**SOURCE DOCUMENT**
1Department of Biomedical, Metabolic and Neural Sciences, University of Modena and Reggio Emilia, Modena, Italy; 2Department of Health Sciences, University of Milano Bicocca, Monza, Italy

Background: The modifications of cholesterol metabolism associated with aging are ill-defined. The objective of this study was to define age-associated alterations of the different metabolic pathways controlling cholesterol homeostasis by analyzing circulating sterols.
Methods: We analyzed serum samples collected from 201 adult (75 male, 126 female) subjects within the epidemiological MICOL study (Multicentrica Italiana Colelitiasi). The age range was 38–79 years; 103 had evidence of gallstones. The concentrations of the different sterols, recognized as markers of the main pathways of cholesterol homeostasis, were analyzed by gas chromatography–mass spectrometry, including lathosterol (synthesis), campesterol and sitosterol (absorption), and 7α-hydroxy-4-cholesten-3-one (degradation to bile acids).
Results: A significant direct correlation was detected between age and cholesterol levels (r=0.34, P<0.01). The lathosterol/cholesterol ratio was lower in older age quartiles (P<0.05 by analysis of variance), with an inverse correlation between the lathosterol/cholesterol ratio and age (r=−0.32, P<0.01). Such correlation was particularly evident in females. The campesterol/cholesterol and sitosterol/cholesterol ratios were inversely correlated with aging in control, but not in gallstone patients. The levels of 7α-hydroxy-4-cholesten-3-one were not correlated with age.
Conclusion: These data show a reduction of cholesterol synthesis with aging which is associated with increased circulating cholesterol levels. The finding might be related to a reduced metabolic need for cholesterol in advancing age, leading to a downregulation of the main mechanisms of cholesterol intake in the liver. A different age-related behavior was observed in gallstone-free versus gallstone patients regarding cholesterol absorption. The possible implications in terms of the pharmacological management of hypercholesterolemia in the elderly remain to be defined.

**TASK GOAL**
Continue the study abstract on age-related changes in cholesterol metabolism, starting after its final sentence.

**STUDY MATERIAL**
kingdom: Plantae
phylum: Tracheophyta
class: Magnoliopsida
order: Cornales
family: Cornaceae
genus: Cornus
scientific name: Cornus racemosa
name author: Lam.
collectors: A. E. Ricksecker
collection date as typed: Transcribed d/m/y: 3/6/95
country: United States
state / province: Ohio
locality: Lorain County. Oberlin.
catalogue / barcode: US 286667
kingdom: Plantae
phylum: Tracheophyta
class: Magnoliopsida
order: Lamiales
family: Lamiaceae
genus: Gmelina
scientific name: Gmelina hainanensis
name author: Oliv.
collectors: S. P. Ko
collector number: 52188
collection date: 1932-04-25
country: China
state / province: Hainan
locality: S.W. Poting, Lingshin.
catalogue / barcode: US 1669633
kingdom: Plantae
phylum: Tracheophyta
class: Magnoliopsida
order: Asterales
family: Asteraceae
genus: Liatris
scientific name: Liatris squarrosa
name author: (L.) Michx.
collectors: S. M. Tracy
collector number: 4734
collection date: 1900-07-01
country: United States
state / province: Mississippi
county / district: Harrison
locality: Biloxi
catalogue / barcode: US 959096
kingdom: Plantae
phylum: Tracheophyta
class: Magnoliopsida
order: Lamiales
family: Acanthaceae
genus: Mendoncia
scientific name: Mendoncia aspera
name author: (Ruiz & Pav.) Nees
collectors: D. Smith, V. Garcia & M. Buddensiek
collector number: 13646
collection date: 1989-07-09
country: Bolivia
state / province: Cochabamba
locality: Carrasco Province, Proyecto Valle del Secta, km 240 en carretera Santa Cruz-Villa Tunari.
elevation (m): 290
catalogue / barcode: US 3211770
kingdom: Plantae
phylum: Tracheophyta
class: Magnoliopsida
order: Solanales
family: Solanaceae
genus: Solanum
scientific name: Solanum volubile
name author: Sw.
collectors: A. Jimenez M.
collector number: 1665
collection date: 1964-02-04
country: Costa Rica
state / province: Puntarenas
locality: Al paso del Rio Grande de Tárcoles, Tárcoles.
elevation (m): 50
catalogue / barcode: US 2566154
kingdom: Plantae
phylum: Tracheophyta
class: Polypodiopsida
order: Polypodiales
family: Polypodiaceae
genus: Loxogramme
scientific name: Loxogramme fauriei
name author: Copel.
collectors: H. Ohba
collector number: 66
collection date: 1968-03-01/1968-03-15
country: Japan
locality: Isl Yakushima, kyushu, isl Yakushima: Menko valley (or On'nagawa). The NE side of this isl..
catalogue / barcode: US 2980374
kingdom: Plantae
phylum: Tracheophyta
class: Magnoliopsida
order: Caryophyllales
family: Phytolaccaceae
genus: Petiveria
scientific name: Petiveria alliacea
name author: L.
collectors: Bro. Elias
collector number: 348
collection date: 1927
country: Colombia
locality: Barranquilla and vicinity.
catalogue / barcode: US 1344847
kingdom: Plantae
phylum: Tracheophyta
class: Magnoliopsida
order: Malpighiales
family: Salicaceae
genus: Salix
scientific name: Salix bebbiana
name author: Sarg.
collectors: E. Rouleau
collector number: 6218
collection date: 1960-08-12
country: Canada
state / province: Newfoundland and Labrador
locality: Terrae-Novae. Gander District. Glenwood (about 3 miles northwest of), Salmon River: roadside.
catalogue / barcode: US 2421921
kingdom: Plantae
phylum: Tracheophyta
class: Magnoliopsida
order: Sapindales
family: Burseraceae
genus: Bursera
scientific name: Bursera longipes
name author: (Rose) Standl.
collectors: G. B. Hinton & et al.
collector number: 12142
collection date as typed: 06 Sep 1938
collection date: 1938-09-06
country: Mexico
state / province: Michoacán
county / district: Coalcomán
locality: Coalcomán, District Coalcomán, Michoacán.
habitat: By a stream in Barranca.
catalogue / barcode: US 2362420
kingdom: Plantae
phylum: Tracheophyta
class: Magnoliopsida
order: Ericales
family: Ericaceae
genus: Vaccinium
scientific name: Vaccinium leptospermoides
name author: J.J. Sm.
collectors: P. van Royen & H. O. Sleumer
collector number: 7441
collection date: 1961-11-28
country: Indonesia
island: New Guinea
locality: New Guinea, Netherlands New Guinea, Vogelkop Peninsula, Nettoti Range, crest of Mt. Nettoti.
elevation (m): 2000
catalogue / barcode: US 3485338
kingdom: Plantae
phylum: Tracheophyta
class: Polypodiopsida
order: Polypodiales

**RESULT**
Keywords: aging, cholesterol metabolism, cholesterol synthesis, gallstone disease, cardiovascular risk


The influence of aging on cholesterol homeostasis in humans is poorly defined. A number of epidemiological studies suggest that serum cholesterol levels tend to increase in adult age, but subsequently decrease in the very elderly.1 On the other hand, the impact of serum cholesterol as a cardiovascular risk factor is debated2 and the use of cholesterol-lowering agents in old age is extremely controversial.36

Whereas the prevalence of cholesterol gallstone disease increases with advancing age,7 the underlying mechanisms are not well understood, and the presence of metabolic alterations themselves as predisposing factors of gallstone disease is also a matter of debate.8,9

Clear-cut evidence on specific alterations of cholesterol metabolism associated with old age is presently missing, mainly due to the complexity of the studies of clinical pathophysiology and, consequently, to the limited number of observations. Data in human males, however, have shown a reduction in the turnover of low density lipoprotein (LDL)10 and other reports seem to suggest that a reduction in the conversion of cholesterol to bile acid takes place.1113

Likewise, the presence of specific metabolic alterations in gallstone disease has been postulated in the past.14,15 Once again, the rather limited number of patients and tissue samples in individual reports makes it extremely difficult to achieve definite conclusions.

In the last few decades, the analysis of circulating levels of cholesterol precursors, plant sterols, and hydroxylated sterols as metabolic markers has allowed the investigation of the individual steps of cholesterol balance (synthesis, absorption, degradation to bile acids) in broader populations.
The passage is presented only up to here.